*GOAL OF THE EXERCISE:* Begin the copy at the line containing "pinky tip: (154, 190)" and end it at the final line of the material below, reproducing each line exactly, without images.
======
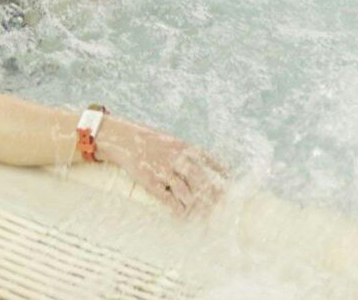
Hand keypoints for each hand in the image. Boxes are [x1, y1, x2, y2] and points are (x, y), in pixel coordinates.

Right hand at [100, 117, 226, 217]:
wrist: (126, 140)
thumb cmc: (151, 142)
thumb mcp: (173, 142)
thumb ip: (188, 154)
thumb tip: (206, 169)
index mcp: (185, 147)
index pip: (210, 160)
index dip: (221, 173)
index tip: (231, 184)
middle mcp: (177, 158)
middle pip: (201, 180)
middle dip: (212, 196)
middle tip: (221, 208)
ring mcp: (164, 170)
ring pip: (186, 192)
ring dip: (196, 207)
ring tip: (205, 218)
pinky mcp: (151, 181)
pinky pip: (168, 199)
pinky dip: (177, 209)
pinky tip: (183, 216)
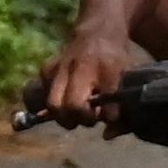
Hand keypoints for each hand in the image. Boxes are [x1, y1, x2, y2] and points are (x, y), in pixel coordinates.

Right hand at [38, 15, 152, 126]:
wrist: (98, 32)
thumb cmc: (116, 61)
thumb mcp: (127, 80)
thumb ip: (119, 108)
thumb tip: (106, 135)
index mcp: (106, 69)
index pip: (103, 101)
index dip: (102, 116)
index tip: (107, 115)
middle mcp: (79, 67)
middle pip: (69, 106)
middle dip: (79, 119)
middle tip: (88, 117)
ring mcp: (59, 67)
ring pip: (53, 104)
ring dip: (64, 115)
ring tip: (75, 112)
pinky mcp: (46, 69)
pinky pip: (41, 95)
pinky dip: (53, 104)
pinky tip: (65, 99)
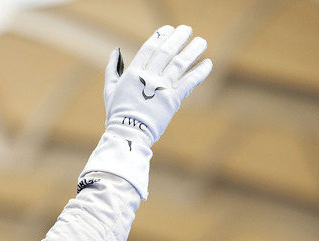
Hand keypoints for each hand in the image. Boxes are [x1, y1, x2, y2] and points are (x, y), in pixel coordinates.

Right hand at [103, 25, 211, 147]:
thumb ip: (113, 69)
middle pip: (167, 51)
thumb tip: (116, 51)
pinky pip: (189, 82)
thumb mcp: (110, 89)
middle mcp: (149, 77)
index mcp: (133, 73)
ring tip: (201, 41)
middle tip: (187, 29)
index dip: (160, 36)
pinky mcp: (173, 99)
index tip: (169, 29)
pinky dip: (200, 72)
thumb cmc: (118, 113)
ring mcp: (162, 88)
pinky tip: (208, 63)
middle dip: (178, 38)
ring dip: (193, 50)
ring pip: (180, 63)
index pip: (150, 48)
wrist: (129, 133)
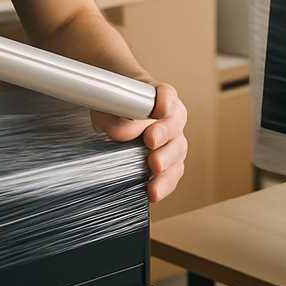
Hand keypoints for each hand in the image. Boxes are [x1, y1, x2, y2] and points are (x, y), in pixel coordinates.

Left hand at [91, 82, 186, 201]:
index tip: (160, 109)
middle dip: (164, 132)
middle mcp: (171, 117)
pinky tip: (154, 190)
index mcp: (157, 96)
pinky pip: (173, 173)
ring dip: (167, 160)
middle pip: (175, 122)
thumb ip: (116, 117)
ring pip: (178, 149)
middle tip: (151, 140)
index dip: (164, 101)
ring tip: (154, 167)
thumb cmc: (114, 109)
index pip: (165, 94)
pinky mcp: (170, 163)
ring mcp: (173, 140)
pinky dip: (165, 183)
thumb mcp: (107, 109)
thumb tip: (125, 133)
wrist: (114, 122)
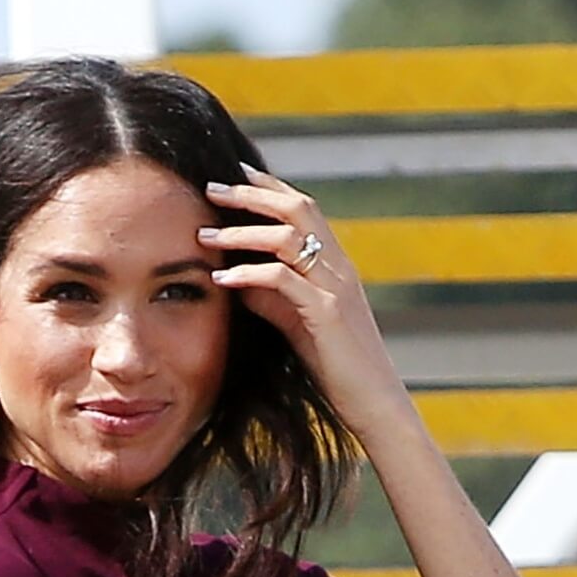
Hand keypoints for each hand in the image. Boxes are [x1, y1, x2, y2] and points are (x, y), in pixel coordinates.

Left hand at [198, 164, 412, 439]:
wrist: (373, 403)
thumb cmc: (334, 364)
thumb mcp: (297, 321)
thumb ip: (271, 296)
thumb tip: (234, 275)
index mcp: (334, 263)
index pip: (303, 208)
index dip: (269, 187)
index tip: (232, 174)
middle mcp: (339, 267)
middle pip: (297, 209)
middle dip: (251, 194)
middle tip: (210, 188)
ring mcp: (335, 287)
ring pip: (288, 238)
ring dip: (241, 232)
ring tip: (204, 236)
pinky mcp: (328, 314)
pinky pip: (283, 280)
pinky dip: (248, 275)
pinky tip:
======
*EXERCISE RESULT:*
pinky tip: (154, 190)
index mcp: (157, 96)
pinky pip: (173, 173)
ring dip: (167, 160)
middle pip: (175, 122)
thumb ip: (116, 117)
ring pip: (178, 149)
middle tip: (151, 140)
index dip: (164, 101)
ring tip: (154, 167)
thumb cmc: (114, 109)
index pip: (165, 94)
pinky mcp: (170, 163)
ring mcp: (173, 140)
pinky dip: (165, 183)
thumb mcp: (107, 109)
thumb tip: (125, 133)
wrist: (114, 122)
Hand keypoints for each hand in the image. Boxes are [x1, y1, x2, y2] and points are (x, y), in pixel coordinates.

Left hand at [198, 164, 412, 439]:
wrist: (373, 403)
thumb cmc: (334, 364)
thumb mcp: (297, 321)
thumb ip: (271, 296)
thumb tip: (234, 275)
index mcp: (334, 263)
index pip: (303, 208)
index dip: (269, 187)
index tip: (232, 174)
middle mcp: (339, 267)
middle pip: (297, 209)
middle dip: (251, 194)
middle tip: (210, 188)
ring mcp: (335, 287)
ring pip: (288, 238)
ring dip: (241, 232)
ring tip: (204, 236)
pinky mcp: (328, 314)
pinky pip: (283, 280)
pinky dip: (248, 275)
pinky tip:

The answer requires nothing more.